Right about the time that transcutaneous pacing (the ability to temporarily apply an electric pacemaker externally using adhesive patches on the chest and/or back) became available to paramedics in the field, the use of atropine began to be challenged. There are several reasons given. The most common reason is that atropine increases oxygen use in heart muscle, which could worsen an AMI. The second most common reason given is that atropine doesn’t affect complete heart blocks.

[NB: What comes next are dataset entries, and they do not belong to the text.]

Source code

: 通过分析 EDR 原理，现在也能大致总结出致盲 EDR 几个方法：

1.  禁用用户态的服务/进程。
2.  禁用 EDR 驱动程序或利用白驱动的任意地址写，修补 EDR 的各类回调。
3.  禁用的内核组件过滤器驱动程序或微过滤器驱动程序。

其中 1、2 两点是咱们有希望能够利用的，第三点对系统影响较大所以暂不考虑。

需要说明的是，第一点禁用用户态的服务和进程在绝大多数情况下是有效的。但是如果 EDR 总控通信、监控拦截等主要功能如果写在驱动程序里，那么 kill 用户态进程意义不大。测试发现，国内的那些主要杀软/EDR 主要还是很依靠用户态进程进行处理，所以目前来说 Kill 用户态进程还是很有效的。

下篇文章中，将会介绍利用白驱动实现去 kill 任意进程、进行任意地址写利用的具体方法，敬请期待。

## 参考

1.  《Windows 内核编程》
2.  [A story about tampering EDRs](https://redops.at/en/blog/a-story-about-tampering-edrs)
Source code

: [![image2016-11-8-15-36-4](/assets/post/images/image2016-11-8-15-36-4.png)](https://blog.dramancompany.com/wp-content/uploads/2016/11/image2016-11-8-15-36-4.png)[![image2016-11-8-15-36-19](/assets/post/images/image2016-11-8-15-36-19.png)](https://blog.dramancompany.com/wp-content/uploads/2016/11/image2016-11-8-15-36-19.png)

Neither of those reasons holds up to scrutiny, however. There is no published evidence that atropine, when administered for symptomatic bradycardia, worsens myocardial infarction. Also, complete AVB is an extremely rare condition that is relatively easy to identify through ECG. Even if a third-degree AVB is misidentified or unclear and atropine is administered, at worst there will be no change to the heart rate and at best, there will be some improvement.
The reluctance to use atropine is made worse by a belief that transcutaneous pacing is easy to apply in the prehospital setting and that it is a benign treatment with few side effects. In practice, TCP is often incorrectly applied by paramedics and patients do not always have positive results even when the paramedic believes the pacemaker is “capturing” (resulting in ventricular contraction and a pulse for every paced impulse). Using TCP is a high-acuity, low-frequency skill with significant potential for improper application.